:: ASSIGNMENT ::
Repeat the entries word for word. Leave nothing out.

:: SUPPLIED MATERIAL ::

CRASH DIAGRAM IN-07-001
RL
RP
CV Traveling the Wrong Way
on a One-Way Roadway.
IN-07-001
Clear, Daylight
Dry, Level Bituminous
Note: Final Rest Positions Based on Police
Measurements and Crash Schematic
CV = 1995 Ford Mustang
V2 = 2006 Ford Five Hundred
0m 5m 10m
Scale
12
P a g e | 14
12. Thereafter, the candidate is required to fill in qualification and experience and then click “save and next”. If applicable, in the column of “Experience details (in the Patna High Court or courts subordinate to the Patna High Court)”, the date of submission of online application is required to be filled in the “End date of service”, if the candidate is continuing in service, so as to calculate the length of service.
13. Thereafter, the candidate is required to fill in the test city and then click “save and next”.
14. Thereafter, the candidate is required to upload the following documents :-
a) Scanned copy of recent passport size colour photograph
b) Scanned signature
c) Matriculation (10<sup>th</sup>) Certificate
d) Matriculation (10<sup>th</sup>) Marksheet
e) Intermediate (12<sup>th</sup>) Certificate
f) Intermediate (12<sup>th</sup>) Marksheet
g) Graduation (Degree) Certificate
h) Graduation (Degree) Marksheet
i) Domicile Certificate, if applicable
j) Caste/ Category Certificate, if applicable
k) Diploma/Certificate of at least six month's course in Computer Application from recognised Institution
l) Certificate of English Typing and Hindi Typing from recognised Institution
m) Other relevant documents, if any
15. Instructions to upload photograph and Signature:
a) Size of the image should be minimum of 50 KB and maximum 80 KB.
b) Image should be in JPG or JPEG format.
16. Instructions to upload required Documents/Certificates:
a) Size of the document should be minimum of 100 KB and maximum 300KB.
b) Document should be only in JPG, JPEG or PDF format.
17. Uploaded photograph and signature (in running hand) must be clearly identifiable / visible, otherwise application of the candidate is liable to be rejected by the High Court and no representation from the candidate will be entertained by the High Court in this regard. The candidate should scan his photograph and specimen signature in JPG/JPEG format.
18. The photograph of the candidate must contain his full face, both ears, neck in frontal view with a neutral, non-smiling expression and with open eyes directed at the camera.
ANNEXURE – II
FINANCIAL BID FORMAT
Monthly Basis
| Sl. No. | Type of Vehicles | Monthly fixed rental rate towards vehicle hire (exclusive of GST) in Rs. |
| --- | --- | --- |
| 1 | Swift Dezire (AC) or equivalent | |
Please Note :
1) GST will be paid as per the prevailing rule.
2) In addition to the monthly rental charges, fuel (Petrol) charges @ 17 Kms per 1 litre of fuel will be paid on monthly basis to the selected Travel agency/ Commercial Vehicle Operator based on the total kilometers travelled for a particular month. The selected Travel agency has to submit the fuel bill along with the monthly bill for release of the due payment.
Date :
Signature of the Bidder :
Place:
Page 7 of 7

:: SOLUTION FOR THIS TASK ::
CRASH DIAGRAM IN-07-001
RL
RP
CV Traveling the Wrong Way
on a One-Way Roadway.
IN-07-001
Clear, Daylight
Dry, Level Bituminous
Note: Final Rest Positions Based on Police
Measurements and Crash Schematic
CV = 1995 Ford Mustang
V2 = 2006 Ford Five Hundred
0m 5m 10m
Scale
12
P a g e | 14
12. Thereafter, the candidate is required to fill in qualification and experience and then click “save and next”. If applicable, in the column of “Experience details (in the Patna High Court or courts subordinate to the Patna High Court)”, the date of submission of online application is required to be filled in the “End date of service”, if the candidate is continuing in service, so as to calculate the length of service.
13. Thereafter, the candidate is required to fill in the test city and then click “save and next”.
14. Thereafter, the candidate is required to upload the following documents :-
a) Scanned copy of recent passport size colour photograph
b) Scanned signature
c) Matriculation (10<sup>th</sup>) Certificate
d) Matriculation (10<sup>th</sup>) Marksheet
e) Intermediate (12<sup>th</sup>) Certificate
f) Intermediate (12<sup>th</sup>) Marksheet
g) Graduation (Degree) Certificate
h) Graduation (Degree) Marksheet
i) Domicile Certificate, if applicable
j) Caste/ Category Certificate, if applicable
k) Diploma/Certificate of at least six month's course in Computer Application from recognised Institution
l) Certificate of English Typing and Hindi Typing from recognised Institution
m) Other relevant documents, if any
15. Instructions to upload photograph and Signature:
a) Size of the image should be minimum of 50 KB and maximum 80 KB.
b) Image should be in JPG or JPEG format.
16. Instructions to upload required Documents/Certificates:
a) Size of the document should be minimum of 100 KB and maximum 300KB.
b) Document should be only in JPG, JPEG or PDF format.
17. Uploaded photograph and signature (in running hand) must be clearly identifiable / visible, otherwise application of the candidate is liable to be rejected by the High Court and no representation from the candidate will be entertained by the High Court in this regard. The candidate should scan his photograph and specimen signature in JPG/JPEG format.
18. The photograph of the candidate must contain his full face, both ears, neck in frontal view with a neutral, non-smiling expression and with open eyes directed at the camera.
ANNEXURE – II
FINANCIAL BID FORMAT
Monthly Basis
| Sl. No. | Type of Vehicles | Monthly fixed rental rate towards vehicle hire (exclusive of GST) in Rs. |
| --- | --- | --- |
| 1 | Swift Dezire (AC) or equivalent | |
Please Note :
1) GST will be paid as per the prevailing rule.
2) In addition to the monthly rental charges, fuel (Petrol) charges @ 17 Kms per 1 litre of fuel will be paid on monthly basis to the selected Travel agency/ Commercial Vehicle Operator based on the total kilometers travelled for a particular month. The selected Travel agency has to submit the fuel bill along with the monthly bill for release of the due payment.
Date :
Signature of the Bidder :
Place:
Page 7 of 7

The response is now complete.